Essa estratégia serve para abafar o incêndio, mas o temor dos gestores é de que, sem a emergência nacional, as normas se tornem legalmente mais frágeis e passíveis de contestação, especialmente num cenário de politização e a poucos meses das eleições. Isso vale para uma série de ações de controle, como testagem obrigatória, uso de máscaras, exigência do passaporte de vacinação (usado para incentivar a imunização) etc. “Quando você não tem mais os dispositivos da lei federal, você precisa começar a adotar essas medidas com base em portarias, normas técnicas. Elas podem até ser válidas, mas carecem de robustez jurídica”, explica Fernandes, presidente do Conass. Ou seja, sem o respaldo legal da Espin, as decisões locais podem ser contestadas por grupos que fazem disso uma bandeira política.
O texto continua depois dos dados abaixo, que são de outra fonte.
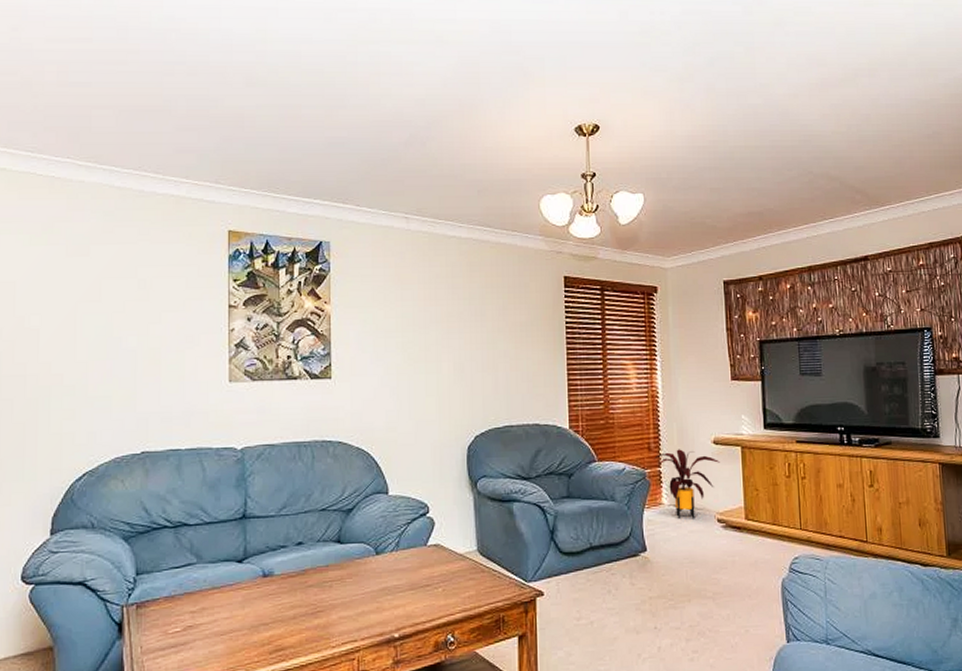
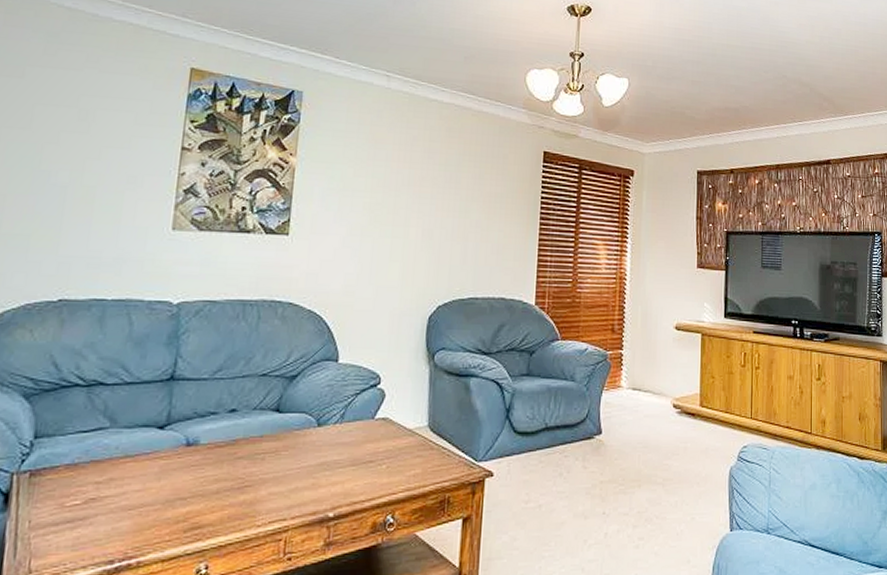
house plant: present [653,449,720,520] -> none [616,332,680,404]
Para evitar a instabilidade, a alternativa mais segura seria transformar as normas em leis – mas o prazo dado pelo governo não é suficiente para pautar o Legislativo, especialmente no período eleitoral. “Isso acaba virando competição porque o fim do estado de emergência nacional faz com que nossas decisões fiquem submetidas a um debate político regional”, avalia Fernandes. Alguns governadores, antes de se lançarem candidatos, já suspenderam as medidas restritivas e inclusive os estados de emergência locais.
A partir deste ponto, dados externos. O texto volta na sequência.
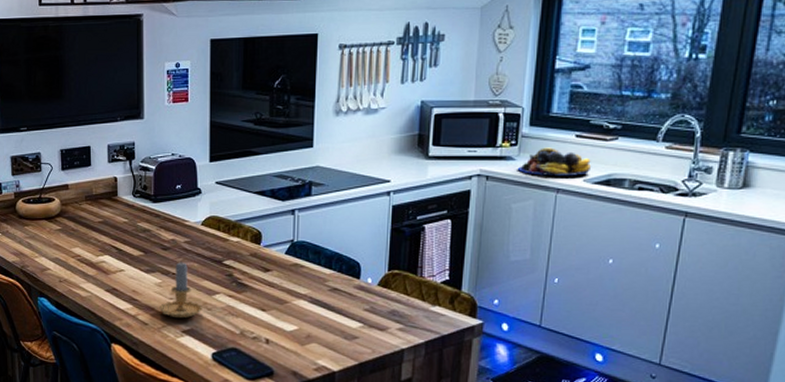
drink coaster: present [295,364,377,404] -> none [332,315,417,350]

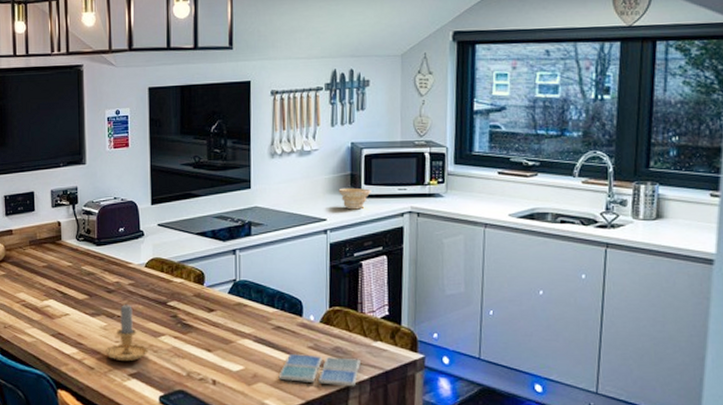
drink coaster: none [332,315,417,350] -> present [278,353,360,387]
bowl: none [405,148,439,172] -> present [338,187,371,210]
fruit bowl: present [518,147,591,176] -> none [447,184,514,211]

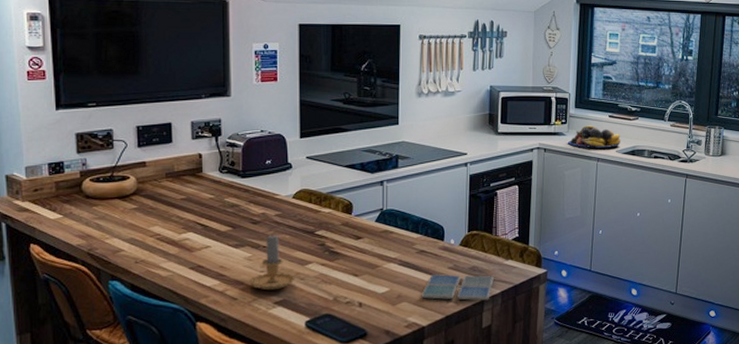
bowl: present [338,187,371,210] -> none [478,126,506,145]
fruit bowl: none [447,184,514,211] -> present [568,125,620,148]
O Brasil conseguiu uma boa cobertura vacinal, mas, segundo o Conass, ainda é preciso observar o que vai acontecer no futuro e definir gatilhos para voltar com essas restrições, caso surja uma nova onda da doença. A piauí questionou o Ministério da Saúde sobre a falta de um plano de retomada costurado com os gestores locais, como apontado pelo Conass. Em nota, a pasta disse que nenhum política pública será interrompida com o fim da emergência e que o Ministério considerou a capacidade de resposta do SUS para tomar essa decisão. “O Ministério da Saúde continuará alerta com o cenário epidemiológico e orienta estados e municípios sobre a continuidade das ações de assistência com a constante avaliação técnica dos possíveis riscos à saúde pública e das necessárias ações para seu enfrentamento”, diz a nota, que não menciona o plano de transição solicitado pelo Conass.
Especialistas ouvidos pela piauí são contra o fim da Espin. “Para variar, o governo está levando isso de forma irresponsável”, avaliou Gonzalo Vecina Neto, ex-secretário de Vigilância Sanitária do Ministério da Saúde e professor assistente da Faculdade de Saúde Pública da USP. “Vamos perder uma série de instrumentos que podem ajudar no combate à doença enquanto ainda estamos, claramente, em um cenário de emergência.” Assim como fez desde o começo da pandemia, o Ministério da Saúde, mais uma vez, deixa os estados – e milhares de pessoas – à deriva.